_Check your understanding_:
1. List every person named in the NASW Idea Grants announcement.
2. Rewrite everything in the NASW Idea Grants announcement from "Bethann Garramon Merkle (left)" down to "for Experienced Professionals.", putting "coach" in place of "consultant".
3. Carry on the NASW Idea Grants announcement from its last sentence.

_Source text_:
A dazzling sunset with lights and clouds shining over a wide grassy wetland in the Everglades. (Credit: G. Gardner/National Park Service)

2022 Idea Grants will nurture career transitions and regional networking

Two projects that aim to fill the gaps in professional development opportunities for mid-career science writers and for science writers from Florida and Puerto Rico have been selected by NASW’s Grants Committee to receive Peggy Girshman Idea Grants. The $15,000 awarded in the latest funding round adds to more than half a million dollars granted since the program’s inception in 2010.

Each year, the Grants Committee reviews applications and selects proposals that support programs designed to help science writers in their professional lives and/or to benefit the field of science writing. The committee reviewed 26 proposals before granting awards to the following two programs:

SciComm STEP: Sparking Transitions for Experienced Professionals

Photos of Bethann Garramon Merkle and Virginia Schutte

Bethann Garramon Merkle (left) and Virginia Schutte

Bethann Garramon Merkle, director of the University of Wyoming Science Communication, and Virginia Schutte, a science media specialist, storyteller and consultant, will receive $14,000 to develop and present SciComm STEP: Sparking Transitions for Experienced Professionals.

The three month virtual, cohort-based coaching program will help experienced science writers push past barriers to professional development and reach the next level in their careers.

_Saved entries_:

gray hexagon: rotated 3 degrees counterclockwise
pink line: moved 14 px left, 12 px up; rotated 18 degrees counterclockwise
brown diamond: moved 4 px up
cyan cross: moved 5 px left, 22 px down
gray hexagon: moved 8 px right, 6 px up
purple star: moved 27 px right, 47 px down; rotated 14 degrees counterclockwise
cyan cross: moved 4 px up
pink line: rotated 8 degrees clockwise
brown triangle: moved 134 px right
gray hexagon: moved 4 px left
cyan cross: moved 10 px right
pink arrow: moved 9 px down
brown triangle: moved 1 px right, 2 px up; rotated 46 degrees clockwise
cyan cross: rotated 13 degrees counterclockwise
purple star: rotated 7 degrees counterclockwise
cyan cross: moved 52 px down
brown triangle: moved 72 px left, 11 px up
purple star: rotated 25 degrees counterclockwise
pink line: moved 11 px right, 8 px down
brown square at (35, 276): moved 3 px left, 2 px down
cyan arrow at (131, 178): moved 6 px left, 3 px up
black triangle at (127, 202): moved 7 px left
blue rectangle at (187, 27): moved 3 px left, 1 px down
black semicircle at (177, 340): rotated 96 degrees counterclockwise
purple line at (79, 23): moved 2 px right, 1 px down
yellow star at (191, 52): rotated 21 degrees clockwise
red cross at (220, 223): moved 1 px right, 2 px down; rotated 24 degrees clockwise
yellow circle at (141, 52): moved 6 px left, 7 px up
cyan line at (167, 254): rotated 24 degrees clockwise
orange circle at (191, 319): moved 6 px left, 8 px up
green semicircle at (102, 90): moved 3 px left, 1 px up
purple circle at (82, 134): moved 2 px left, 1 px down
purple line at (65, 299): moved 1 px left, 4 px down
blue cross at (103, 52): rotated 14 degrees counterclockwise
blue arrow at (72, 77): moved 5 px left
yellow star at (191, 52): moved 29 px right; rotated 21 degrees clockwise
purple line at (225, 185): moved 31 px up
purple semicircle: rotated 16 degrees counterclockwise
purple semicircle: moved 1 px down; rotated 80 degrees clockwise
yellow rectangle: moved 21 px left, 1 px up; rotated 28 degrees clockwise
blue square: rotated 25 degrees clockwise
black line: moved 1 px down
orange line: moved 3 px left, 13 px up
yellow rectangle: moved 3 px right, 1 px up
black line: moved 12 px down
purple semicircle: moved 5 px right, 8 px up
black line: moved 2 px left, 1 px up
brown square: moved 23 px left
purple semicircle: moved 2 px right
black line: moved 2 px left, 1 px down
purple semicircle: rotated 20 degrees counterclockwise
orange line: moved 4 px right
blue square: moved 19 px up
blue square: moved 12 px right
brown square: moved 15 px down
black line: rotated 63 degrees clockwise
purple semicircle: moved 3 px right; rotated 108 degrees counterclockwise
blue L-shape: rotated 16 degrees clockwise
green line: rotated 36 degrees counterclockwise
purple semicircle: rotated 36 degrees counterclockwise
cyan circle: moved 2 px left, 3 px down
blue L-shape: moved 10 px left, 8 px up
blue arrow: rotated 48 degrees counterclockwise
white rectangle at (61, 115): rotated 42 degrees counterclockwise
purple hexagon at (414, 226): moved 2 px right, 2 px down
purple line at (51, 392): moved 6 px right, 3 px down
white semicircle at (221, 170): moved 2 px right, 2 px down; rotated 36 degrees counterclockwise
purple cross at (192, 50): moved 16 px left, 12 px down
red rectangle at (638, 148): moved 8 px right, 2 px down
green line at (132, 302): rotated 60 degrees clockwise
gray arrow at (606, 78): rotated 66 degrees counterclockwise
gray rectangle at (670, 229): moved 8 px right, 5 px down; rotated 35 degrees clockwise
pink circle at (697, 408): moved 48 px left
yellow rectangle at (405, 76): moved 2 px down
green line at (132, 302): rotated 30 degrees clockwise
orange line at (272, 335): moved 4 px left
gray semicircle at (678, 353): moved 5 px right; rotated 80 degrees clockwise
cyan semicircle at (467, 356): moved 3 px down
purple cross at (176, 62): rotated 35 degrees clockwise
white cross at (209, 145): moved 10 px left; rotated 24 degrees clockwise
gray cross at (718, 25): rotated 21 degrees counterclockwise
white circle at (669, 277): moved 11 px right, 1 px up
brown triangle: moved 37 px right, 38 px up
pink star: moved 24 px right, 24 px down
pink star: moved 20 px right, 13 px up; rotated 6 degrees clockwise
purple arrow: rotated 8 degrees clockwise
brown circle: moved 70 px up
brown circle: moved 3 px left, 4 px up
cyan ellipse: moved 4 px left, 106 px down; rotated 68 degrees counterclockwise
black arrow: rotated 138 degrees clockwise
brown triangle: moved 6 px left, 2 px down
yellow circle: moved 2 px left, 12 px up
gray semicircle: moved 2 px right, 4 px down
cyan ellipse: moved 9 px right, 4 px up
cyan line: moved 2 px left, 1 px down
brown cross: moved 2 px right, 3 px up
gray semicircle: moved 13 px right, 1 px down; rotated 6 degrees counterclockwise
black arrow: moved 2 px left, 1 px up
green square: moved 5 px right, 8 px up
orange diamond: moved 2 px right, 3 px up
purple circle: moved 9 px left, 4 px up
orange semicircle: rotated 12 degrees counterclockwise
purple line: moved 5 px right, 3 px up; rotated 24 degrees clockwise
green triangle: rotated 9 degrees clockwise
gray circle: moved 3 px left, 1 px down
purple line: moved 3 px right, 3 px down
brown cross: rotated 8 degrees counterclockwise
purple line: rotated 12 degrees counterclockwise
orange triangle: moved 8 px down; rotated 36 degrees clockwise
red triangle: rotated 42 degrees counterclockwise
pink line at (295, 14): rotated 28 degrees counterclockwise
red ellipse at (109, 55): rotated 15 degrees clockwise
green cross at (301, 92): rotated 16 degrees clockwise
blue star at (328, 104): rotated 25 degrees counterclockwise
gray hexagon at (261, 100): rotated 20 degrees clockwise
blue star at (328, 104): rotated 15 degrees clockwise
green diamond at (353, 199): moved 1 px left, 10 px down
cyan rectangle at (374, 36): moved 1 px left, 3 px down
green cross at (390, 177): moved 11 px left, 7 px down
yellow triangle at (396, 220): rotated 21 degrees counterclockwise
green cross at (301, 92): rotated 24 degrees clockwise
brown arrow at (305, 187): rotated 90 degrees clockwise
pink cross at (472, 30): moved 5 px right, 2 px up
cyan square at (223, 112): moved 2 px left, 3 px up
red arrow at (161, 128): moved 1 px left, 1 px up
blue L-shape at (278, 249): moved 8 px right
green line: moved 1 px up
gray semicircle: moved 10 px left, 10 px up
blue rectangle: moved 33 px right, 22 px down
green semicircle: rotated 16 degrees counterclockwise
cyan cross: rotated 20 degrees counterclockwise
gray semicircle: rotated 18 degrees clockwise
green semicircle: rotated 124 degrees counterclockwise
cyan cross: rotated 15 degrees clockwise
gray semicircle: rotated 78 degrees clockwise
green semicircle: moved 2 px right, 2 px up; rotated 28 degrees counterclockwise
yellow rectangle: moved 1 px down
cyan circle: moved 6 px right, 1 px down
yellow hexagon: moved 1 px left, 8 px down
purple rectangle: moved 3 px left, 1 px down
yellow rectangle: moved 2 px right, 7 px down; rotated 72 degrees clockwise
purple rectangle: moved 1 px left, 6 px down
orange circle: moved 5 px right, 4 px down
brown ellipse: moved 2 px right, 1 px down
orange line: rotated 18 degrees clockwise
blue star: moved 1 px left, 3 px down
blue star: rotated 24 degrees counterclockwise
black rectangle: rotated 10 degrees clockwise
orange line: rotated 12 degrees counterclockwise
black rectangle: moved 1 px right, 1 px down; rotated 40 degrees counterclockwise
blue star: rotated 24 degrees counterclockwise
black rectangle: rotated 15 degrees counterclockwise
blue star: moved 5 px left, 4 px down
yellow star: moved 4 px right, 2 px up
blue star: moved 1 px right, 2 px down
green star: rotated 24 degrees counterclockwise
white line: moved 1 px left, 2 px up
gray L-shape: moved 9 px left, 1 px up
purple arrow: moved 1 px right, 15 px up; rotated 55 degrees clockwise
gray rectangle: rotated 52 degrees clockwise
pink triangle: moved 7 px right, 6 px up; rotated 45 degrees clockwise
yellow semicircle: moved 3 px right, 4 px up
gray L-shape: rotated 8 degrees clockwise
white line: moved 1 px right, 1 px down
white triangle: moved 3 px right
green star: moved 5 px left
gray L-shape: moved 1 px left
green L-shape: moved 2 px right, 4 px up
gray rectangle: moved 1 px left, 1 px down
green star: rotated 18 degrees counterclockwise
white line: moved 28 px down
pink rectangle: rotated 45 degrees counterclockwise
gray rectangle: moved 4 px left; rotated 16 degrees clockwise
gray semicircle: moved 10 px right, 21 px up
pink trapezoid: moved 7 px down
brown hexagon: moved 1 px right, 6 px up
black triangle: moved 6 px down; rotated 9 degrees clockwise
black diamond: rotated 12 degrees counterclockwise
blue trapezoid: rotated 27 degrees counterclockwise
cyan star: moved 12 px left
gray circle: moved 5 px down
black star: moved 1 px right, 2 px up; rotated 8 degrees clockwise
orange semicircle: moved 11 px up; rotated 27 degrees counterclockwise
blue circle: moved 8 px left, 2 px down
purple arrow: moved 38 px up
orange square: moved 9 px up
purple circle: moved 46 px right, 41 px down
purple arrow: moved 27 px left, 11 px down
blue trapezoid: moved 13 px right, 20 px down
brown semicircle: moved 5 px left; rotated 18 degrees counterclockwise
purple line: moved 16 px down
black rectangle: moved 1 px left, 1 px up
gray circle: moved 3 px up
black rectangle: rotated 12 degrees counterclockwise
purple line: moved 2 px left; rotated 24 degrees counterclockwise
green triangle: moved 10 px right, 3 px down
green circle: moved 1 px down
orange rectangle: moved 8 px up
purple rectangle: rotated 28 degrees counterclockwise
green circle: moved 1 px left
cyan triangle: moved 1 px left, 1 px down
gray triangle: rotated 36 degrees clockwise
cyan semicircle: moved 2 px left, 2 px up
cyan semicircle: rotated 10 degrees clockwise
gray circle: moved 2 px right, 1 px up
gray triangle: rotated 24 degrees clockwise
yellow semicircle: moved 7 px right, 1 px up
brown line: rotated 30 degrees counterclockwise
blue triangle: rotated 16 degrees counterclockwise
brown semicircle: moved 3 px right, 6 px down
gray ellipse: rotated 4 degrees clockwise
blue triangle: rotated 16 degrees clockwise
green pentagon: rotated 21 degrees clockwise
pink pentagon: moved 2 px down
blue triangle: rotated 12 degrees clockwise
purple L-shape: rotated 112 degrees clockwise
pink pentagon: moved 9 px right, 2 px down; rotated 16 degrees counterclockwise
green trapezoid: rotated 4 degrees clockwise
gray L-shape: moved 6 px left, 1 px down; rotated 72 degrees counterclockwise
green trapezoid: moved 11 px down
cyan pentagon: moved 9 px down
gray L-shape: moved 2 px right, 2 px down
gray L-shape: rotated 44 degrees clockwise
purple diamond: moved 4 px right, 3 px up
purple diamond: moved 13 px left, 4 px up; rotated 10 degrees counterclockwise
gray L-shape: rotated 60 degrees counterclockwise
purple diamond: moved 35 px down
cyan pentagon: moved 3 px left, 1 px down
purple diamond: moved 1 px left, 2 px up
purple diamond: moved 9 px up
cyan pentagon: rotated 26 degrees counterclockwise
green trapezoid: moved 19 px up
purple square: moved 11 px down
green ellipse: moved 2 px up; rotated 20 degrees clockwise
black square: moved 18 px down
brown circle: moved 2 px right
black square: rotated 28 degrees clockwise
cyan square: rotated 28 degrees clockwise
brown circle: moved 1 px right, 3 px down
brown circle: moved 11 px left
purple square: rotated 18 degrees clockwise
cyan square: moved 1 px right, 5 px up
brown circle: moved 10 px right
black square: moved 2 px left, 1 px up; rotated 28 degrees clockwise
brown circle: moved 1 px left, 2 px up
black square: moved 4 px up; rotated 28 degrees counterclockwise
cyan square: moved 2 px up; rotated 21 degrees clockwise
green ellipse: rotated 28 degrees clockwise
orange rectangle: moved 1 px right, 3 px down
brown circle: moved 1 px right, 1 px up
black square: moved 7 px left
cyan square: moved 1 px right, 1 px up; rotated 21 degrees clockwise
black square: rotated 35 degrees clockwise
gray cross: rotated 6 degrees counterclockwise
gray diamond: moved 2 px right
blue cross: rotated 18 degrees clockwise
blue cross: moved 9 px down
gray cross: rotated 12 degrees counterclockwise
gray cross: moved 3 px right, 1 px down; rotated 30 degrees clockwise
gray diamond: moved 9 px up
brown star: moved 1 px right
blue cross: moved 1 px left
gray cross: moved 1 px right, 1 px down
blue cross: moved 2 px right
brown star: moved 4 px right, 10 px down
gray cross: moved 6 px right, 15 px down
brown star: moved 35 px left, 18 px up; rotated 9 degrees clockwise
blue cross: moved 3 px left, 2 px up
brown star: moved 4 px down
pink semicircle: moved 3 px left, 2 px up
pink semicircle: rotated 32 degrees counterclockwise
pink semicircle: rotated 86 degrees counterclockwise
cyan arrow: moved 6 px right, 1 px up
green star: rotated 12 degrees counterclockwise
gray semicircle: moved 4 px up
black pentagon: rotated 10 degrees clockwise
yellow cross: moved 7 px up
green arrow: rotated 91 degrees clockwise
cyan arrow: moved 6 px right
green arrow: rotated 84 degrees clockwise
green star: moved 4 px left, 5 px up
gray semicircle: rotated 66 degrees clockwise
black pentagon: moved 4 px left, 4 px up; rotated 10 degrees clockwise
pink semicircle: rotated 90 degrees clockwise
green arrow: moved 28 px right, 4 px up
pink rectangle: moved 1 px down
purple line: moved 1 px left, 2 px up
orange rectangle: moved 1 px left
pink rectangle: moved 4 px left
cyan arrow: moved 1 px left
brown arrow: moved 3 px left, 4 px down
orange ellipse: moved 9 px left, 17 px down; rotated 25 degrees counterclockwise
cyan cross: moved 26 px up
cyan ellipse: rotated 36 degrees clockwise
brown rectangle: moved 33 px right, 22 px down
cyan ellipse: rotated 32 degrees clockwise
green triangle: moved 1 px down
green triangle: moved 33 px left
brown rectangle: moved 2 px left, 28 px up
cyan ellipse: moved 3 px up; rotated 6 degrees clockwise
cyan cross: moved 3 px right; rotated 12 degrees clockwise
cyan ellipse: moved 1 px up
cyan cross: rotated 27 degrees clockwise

_Answers to the exercises_:
1. G. Gardner, Peggy Girshman, Bethann Garramon Merkle, Virginia Schutte

2.
Bethann Garramon Merkle (left) and Virginia Schutte

Bethann Garramon Merkle, director of the University of Wyoming Science Communication, and Virginia Schutte, a science media specialist, storyteller and coach, will receive $14,000 to develop and present SciComm STEP: Sparking Transitions for Experienced Professionals.

3.
“Mentoring and fellowships can uplift accomplished science writers, but such programs are rare, extremely competitive, and often reinforce privilege,” Merkle and Shutte wrote in their proposal. “Thus, most experienced writers, and especially vulnerable and marginalized professionals, struggle to navigate and negotiate growth and shifts above entry-level career stages.”

To counter these barriers to growth and help fill the professional development gap for experienced science writers, SciComm Step will provide access to intensive professional development in which participants build and practice a series of self-generated action plans to apply career advancement tools toward their goals.

“We were developing this proposal when NASW launched the Mid-Career Mentoring Program,” they wrote. “We couldn’t believe the serendipity! These two programs together would create unprecedented career support for science writers.”

Florida and Puerto Rico Science Communication Group

Photos of From left: Rebecca Burton, Natalie van Hoose, Jerald Pinson, Czerne Reid, and John Morales

From left: Rebecca Burton, Natalie van Hoose, Jerald Pinson, Czerne Reid, John Morales

A group of science communicators in Florida will receive $1,000 to help establish the Florida and Puerto Rico Science Communication Group. The funds will support the launching of a website and Slack channel, a curated mailing list, one professional development workshop and quarterly community networking events, which may include virtual and in-person socials, conversations with book authors, in-person facility tours, a science book club.

The new group aims to establish a network in Florida and Puerto Rico to help connect science reporters, press officers, freelancers and other science communicators and to help build capacity for Florida science communicators to cover the effects of climate change, biodiversity loss, water management problems, population growth, overdevelopment, environmental injustice, and misinformation.

“Florida faces an interesting mix of environmental, infrastructural and reporting challenges that, in many ways, is a harbinger of issues yet to arrive in other states,” the recipients stated in their proposal. “We propose the formation of a group to bring together communicators working at the forefront of conservation, scientific innovation and climate change, with a focus on amplifying trusted reporting, highlighting a diversity of voices and combating misinformation.”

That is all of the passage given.